At the LSO I take a big classical piece and help kids understand it. I have to try and tell them everything there is to know about Mahler’s 9th Symphony, for example, so that they’re interested enough to listen to it for 90 minutes. I have to simplify it. I say things like: “The trombones sound like dad when he’s angry.”

You start to realise that music’s actually quite simple. My music has become more pleasant and tuneful. You start to realise when you’re with kids that they want a tune. My education work has revolutionised the way I write music.

Name: Diane Samuels

Job: Playwright and writer in residence at Grafton Primary School, north London

People are taught to think before they write, but no writer works like that. You discover writing through writing, so what you need to do is develop a method and practise. It’s the same as swimming - you just get in the water. It’s just like doing yoga, music, or athletics. What’s fascinating is that the way writing is always taught debilitates people and they often have a very difficult relationship with it.

I run writers’ groups and am a fellow at Westminster University, and every single person who comes into my room has become stuck because of the way they have been taught to write. I think it blocks them in every area of learning. It also makes learning self-conscious, and learning is about being able to make mistakes and being inquisitive. It’s great to work with kids because they don’t have that, and they won’t have those difficulties later on.

I started out as a drama teacher in Hackney in the 1980s, and did that for about five years. I enjoyed working with the kids, but I didn’t like the schools. It was just too restrictive and the secondary curriculum was too small.

I go in to Grafton Primary one day a week and each term I work with a different year group. I also work with a gifted and talented group who are at key stage 2. The way writing works and the way literacy works is different. I give them a writer’s notebook that no one marks or corrects - it’s purely for them. Children who usually won’t write anything end up writing pages and pages. I show them how to do free writing and guide them to use their voices.

It affects their literacy standards so much that the school has an outstanding Ofsted. What I do goes beyond the curriculum, I’m creating confident writers who can effectively deal with writing tasks. The head employs me directly because she realises it helps the children’s all round skills.

Children are underestimated in the education system. The work I do stretches them beyond what is expected.

The teachers also write with the pupils and develop their own skills. They read out what they’ve written. Recently, a Year 4 teacher read out her piece and the class burst into applause because it was so lovely.

A lot of theatres in London have great outreach programmes and for a lot of kids, the only way they have access to culture is through school.

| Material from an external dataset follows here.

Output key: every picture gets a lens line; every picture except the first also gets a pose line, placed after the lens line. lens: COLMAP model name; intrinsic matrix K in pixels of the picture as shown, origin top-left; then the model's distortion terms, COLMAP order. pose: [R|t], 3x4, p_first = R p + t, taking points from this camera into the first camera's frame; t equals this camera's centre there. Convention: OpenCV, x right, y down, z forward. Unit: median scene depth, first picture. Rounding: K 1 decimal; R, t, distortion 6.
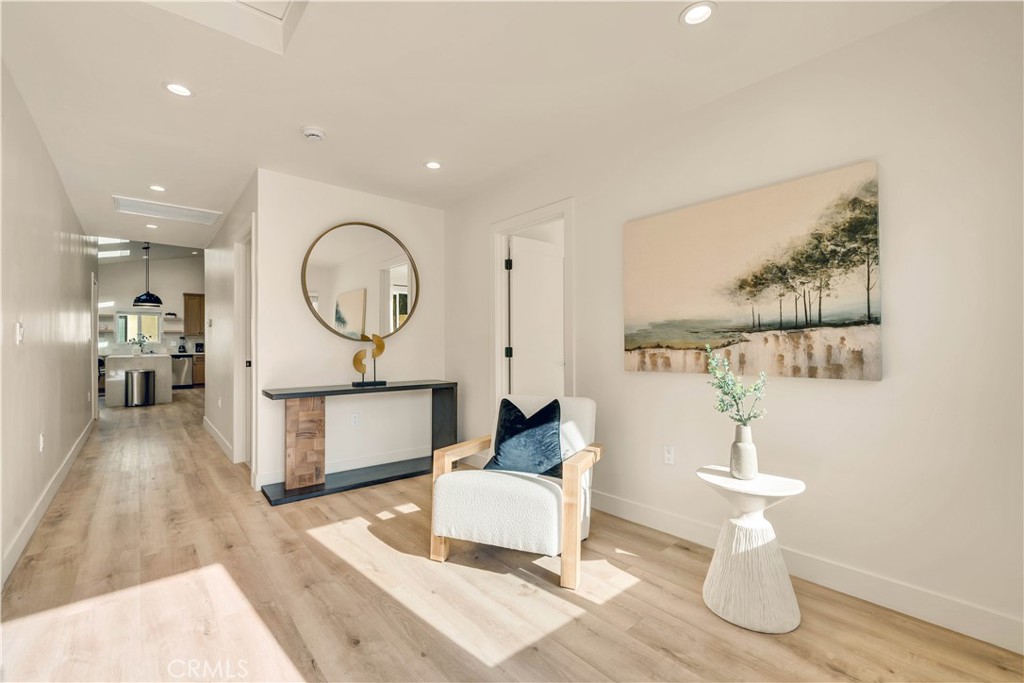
lens RADIAL K [[426.1, 0, 506.3], [0, 426.1, 343.3], [0, 0, 1]] dist [-0.005802, 0.000513]
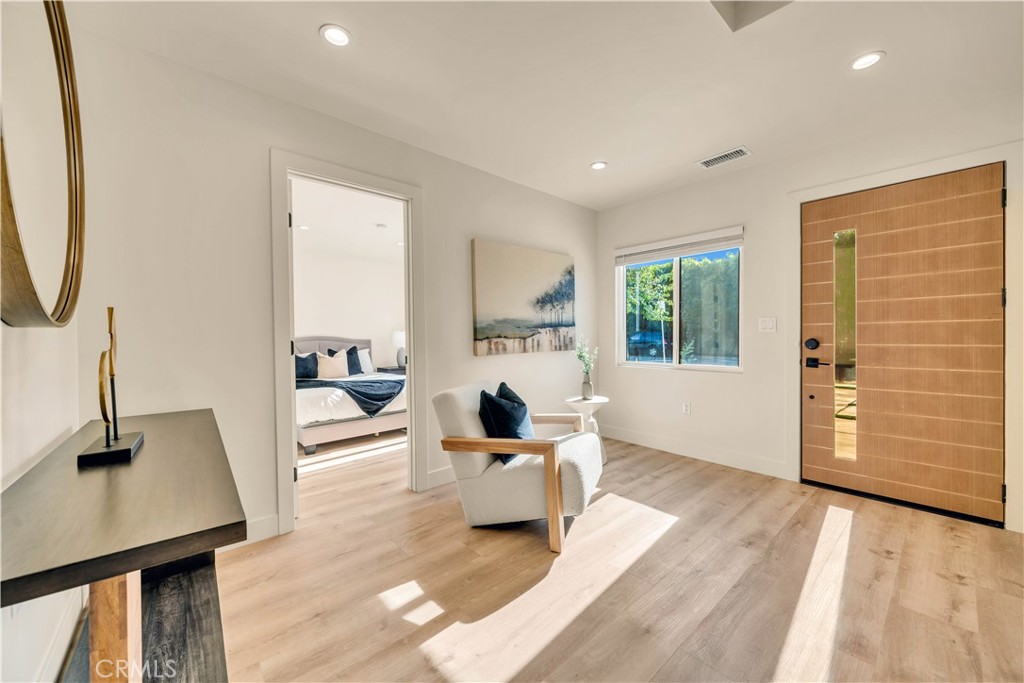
lens RADIAL K [[396.3, 0, 500.8], [0, 396.3, 340.0], [0, 0, 1]] dist [-0.007602, 0.000300]
pose [[-0.002264, -0.018325, 0.999830, -1.115903], [-0.000673, 0.999832, 0.018323, -0.006074], [-0.999997, -0.000632, -0.002276, 1.168007]]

We took Years 5 and 6 to the National Gallery last year and they loved it. Working with children means that you have to be on your toes all the time. This encourages me to be more experimental and I’m thinking of writing a play that is based on my work as a teacher in schools.

What I do now is great because I can pursue my writing and connect with various institutions. I care very much about my teaching and it informs my writing.

The challenge for teachers is to keep alive the spirit and act of learning within the restrictions of administration and the curriculum. Many of the teachers I’ve worked with are skilled people with loads of ideas and inspiration. Most teachers say to me that children aren’t the problem - it’s the structures.